The earliest thing I have crystal clear memories of were the conventions in 1984. We watched all convention coverage, both conventions in my family - (and I remember them seeming familiar at the time, so we must have done the same thing in 1980). I remember the Tale of Two Cities speech. It got to a 10 year old - and probably permanently shaped her thinking. (According to my little sister, it did the same for her.)
I am considerably younger than almost everyone here… so don’t laugh!
My first political memory, though hazy, is watching on TV the Berlin Wall fall in '89. I was about 5 years old. I had no idea what was going on, and I only barely remember different parts of it.
For me it was the 1972 US Presidential election, followed closely by the revelation of the Watergate scandal. The actual break in at the Watergate Hotel happened prior to the election, but did not become common knowledge until after Tricky Dick got re-elected.
My parents and most of my other relatives were for McGovern in '72.
I remember being pissed off when the Watergate hearings were on TV instead of Detroit Tiger baseball. I was really not that interested in politics at age nine, and much preferred to see Al Kaline and company instead of some boring hearing.
I recall Gerry Ford as the bumbling “accidental president” who only got to be president because Nixon resigned. At the time, I kind of liked him because he played football for the Michigan Wolverines. Like I say, my understanding of and interest in politics was not very well developed at the time.

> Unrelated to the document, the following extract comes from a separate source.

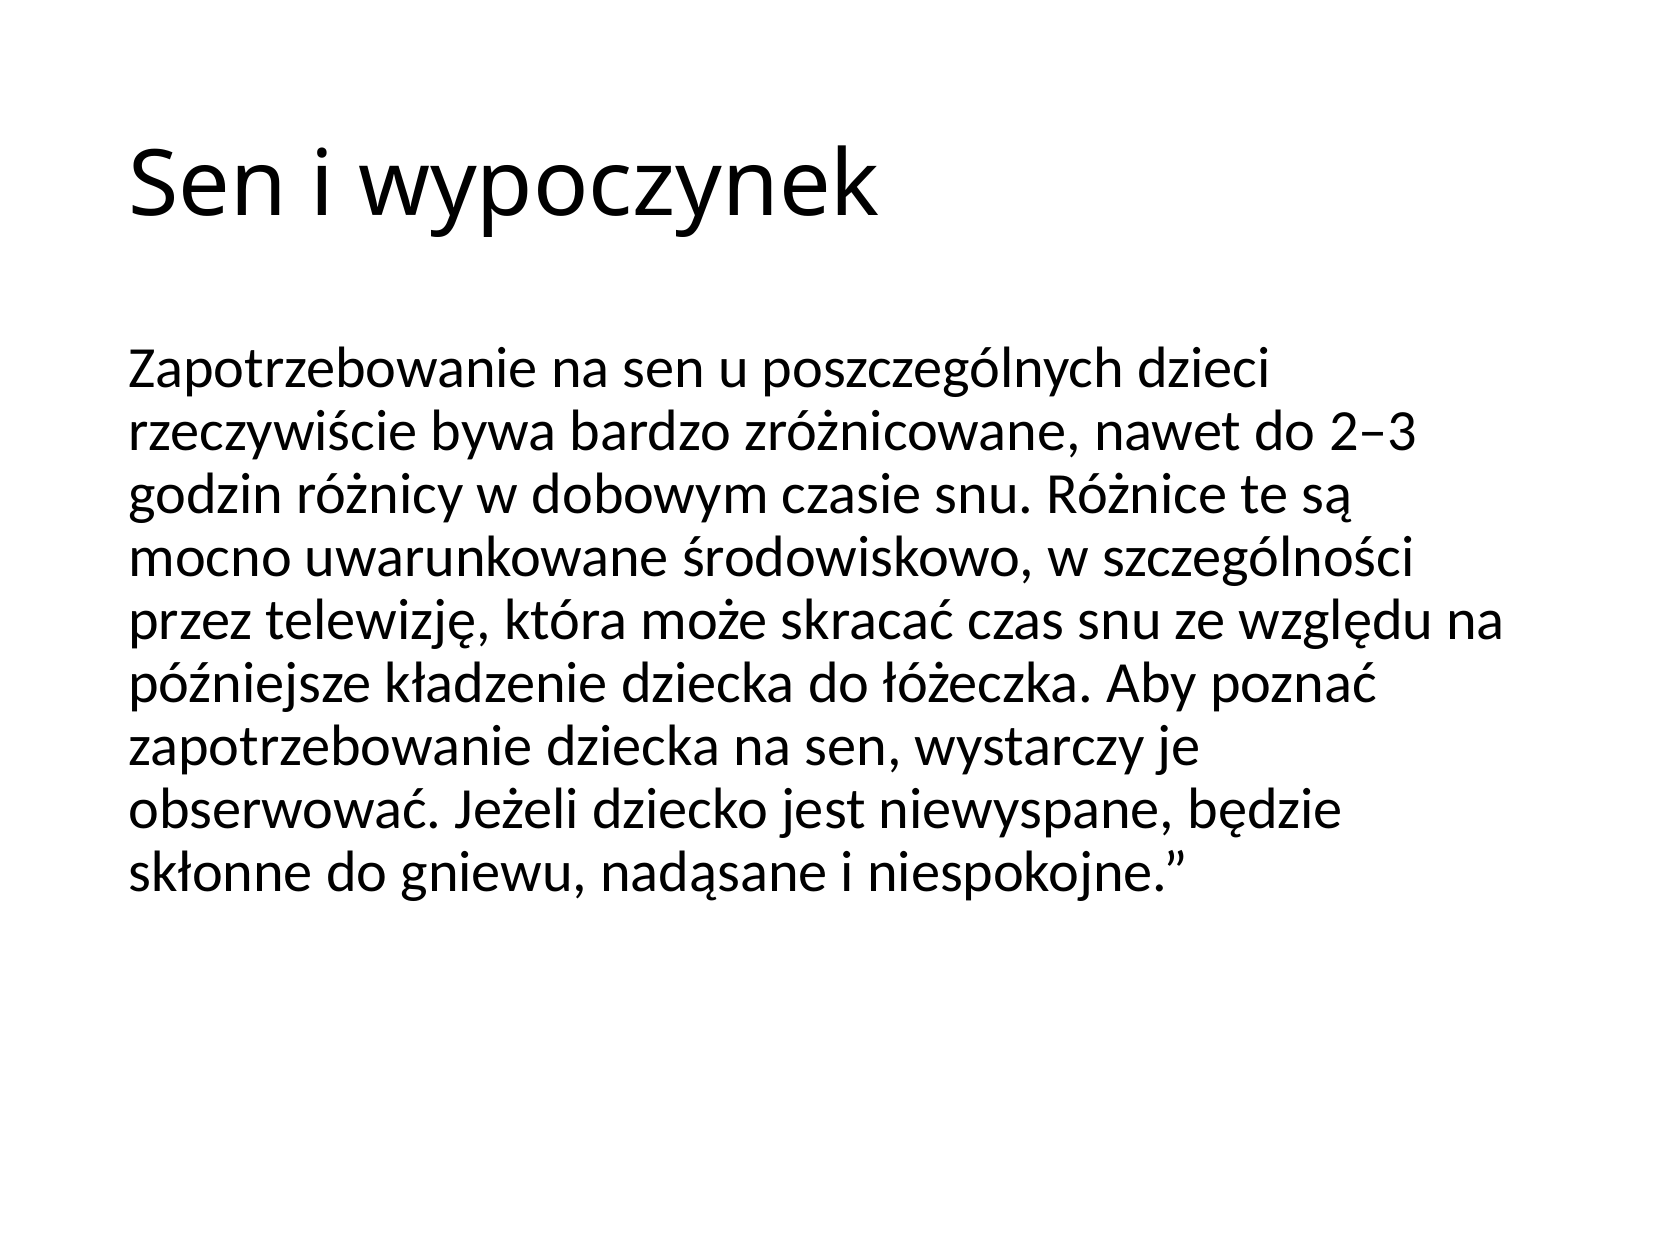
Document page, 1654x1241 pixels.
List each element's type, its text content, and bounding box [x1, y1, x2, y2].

list Zapotrzebowanie na sen u poszczególnych dzieci rzeczywiście bywa bardzo zróżnicowane, nawet do 2–3 godzin różnicy w dobowym czasie snu. Różnice te są mocno uwarunkowane środowiskowo, w szczególności przez telewizję, która może skracać czas snu ze względu na późniejsze kładzenie dziecka do łóżeczka. Aby poznać zapotrzebowanie dziecka na sen, wystarczy je obserwować. Jeżeli dziecko jest niewyspane, będzie skłonne do gniewu, nadąsane i niespokojne.” [113, 330, 1540, 1117]
title Sen i wypoczynek [113, 65, 1540, 306]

The Vietnam war was pretty much winding down by the early seventies, but I do recall hearing little bits and pieces about it and related subjects. For example, I recall my grandpa asking my uncle what he thought about what was going on with Cambodia (I assume he meant the extention of the US war from Vietnam to Cambodia).
I remember hearing a lot about “women’s liberation,” or what would later be called feminism (people were probably calling it feminism then as well, but it seems that the former term was more common in the 70s). Once again, one of my most vivid memories of this subject comes from the world of sports, specifically the “Battle of the Sexes” tennis match between Billie Jean King and Bobby Riggs.
The oil crises, yes I remember those. Gasoline prices kept going up, and many gas stations closed. Also, a number of oil companies merged with others around this time, and so certain brands (Sinclair and Pure were a couple in Michigan) disappeared from the market.
1963, JFK’s assassination. I was in 1st grade, and it was announced over the school PA. The teacher started crying, and we all had to pray (it was a Catholic school).
I distinctly remember Nixon’s resignation speech. I was nine or ten at the time. I vaguely remember hearing about all the hearings and stuff before that, but the first thing I distinctly remember is that speech and thinking, “it’s about time!”
But for the benefit of the rest of you who WEREN’T at our place for dinner on Friday: my earliest political memory is also my only memory of not being able to read. Maybe I was 3 or 4?
My mom was voting and they had a ‘kids’ table’ with little laptop voting machines to entertain ourselves. (NJ has levers, not dimpled chads, FYI.) So my mom was behind her little curtain and I was waiting for her at the table, playing with the machines. My mom comes out and waits for me to finish. I am about to pull a lever and my mom says, “No, jeevwoman, not that one.” I scream out, “Why, Mommy? Was that The Crook?” (See, Nixon resigned when I wasn’t quite 2 and it was the happiest day of my parents’ lives. He was referred to ONLY as The Crook in our household.) My mom says very quitely, “Oh, no, honey. That one is broken.”
Side note: for many years, my dad had a little sideline business selling lithograph copies of Nixon’s resignation letter out of the gift shop at the Watergate Hotel. (Yes, he is truly a geek.) He’s probably still got a couple of boxes of them in his basement somewhere. He even tried to get me to sell them to my classmates on the 8th-grade trip to Washington; I refused to have anything to do with it.